Pollard suggested older and more vulnerable people were most likely to need extra doses of the vaccine. Additional doses are particularly important for patients with a suppressed immune system who do not produce the typical number of antibodies in response to the vaccine. In the US there have been reports of people taking four or five vaccines, without approval, in an attempt to trigger an immune response. The Israeli Prime Minister Naftali Bennett, citing preliminary findings from an Israeli study, said on Tuesday 4 January that a fourth vaccine dose increases the number of antibodies produced after a week by five times.
While fourth doses may be appropriate for the most vulnerable, a widespread fourth vaccination programme could use up resources required to vaccinate the global population.

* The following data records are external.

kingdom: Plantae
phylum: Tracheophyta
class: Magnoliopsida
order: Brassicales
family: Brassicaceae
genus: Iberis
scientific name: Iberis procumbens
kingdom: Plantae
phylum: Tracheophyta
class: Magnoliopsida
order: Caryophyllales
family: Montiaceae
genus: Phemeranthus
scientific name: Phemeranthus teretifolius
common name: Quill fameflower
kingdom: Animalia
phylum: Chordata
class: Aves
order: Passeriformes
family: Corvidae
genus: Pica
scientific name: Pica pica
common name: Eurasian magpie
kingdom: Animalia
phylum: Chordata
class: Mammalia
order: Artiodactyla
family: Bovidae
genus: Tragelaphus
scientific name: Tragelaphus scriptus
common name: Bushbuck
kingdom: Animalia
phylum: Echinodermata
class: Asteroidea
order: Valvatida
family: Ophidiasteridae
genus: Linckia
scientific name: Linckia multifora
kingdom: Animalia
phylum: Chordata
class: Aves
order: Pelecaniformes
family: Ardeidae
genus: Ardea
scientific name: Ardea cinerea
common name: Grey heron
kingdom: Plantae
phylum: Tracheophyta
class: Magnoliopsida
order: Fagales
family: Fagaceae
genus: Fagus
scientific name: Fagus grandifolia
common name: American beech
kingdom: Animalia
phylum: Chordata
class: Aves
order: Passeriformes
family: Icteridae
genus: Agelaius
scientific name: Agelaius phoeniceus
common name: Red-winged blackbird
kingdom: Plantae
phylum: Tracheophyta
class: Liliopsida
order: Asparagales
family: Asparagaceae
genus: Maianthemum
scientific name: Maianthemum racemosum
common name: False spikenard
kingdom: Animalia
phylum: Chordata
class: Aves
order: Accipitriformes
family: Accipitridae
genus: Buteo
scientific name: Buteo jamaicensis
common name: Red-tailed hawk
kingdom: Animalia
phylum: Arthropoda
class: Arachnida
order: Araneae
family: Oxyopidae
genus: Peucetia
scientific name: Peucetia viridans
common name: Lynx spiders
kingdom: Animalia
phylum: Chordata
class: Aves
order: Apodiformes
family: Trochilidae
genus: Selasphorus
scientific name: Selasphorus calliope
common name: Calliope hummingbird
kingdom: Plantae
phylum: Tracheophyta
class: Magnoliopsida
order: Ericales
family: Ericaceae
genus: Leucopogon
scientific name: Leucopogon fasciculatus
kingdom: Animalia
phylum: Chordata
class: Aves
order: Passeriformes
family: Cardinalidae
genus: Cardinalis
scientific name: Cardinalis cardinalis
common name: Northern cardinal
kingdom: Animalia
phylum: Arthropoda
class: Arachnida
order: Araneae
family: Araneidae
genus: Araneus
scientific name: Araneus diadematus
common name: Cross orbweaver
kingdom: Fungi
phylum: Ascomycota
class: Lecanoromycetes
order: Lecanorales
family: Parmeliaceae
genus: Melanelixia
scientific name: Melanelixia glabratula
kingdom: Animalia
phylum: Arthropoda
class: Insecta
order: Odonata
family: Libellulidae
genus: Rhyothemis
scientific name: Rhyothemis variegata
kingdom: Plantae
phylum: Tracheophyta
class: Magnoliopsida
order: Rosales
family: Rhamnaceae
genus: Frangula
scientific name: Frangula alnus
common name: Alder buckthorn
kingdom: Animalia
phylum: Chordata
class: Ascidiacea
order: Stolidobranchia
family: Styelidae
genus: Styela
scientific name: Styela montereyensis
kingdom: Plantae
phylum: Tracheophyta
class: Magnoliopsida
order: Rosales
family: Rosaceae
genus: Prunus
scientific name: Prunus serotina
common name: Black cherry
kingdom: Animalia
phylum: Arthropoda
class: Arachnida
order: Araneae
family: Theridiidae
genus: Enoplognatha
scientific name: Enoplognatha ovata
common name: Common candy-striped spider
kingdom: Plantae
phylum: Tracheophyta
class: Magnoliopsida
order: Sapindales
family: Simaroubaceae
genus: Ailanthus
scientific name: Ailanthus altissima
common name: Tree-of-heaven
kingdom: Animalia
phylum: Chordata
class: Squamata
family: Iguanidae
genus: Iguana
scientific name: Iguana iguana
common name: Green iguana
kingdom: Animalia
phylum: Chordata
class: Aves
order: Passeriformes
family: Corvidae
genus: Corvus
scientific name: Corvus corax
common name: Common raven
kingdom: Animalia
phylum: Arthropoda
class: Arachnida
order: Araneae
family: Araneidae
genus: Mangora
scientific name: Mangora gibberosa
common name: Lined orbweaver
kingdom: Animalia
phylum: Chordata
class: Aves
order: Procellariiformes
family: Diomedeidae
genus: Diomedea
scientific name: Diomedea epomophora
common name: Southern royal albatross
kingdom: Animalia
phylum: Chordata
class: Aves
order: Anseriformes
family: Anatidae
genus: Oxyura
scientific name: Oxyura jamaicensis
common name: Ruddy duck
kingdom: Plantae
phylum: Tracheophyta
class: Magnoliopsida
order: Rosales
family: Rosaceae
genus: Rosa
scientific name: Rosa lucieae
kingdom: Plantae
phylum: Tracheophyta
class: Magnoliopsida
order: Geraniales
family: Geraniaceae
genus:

The G20 broke its promise to vaccinate 40 per cent of people in each African country in 2021, with only around 9 per cent of people in Africa vaccinated so far. It’s a problem the World Health Organisation recognises: it has said people worldwide should be offered their first dose before others receive boosters.
There is also the ever-present risk of future variants jeopardising the vaccination programme. While the government may not have committed to fourth doses yet, a future variant may change the course of action.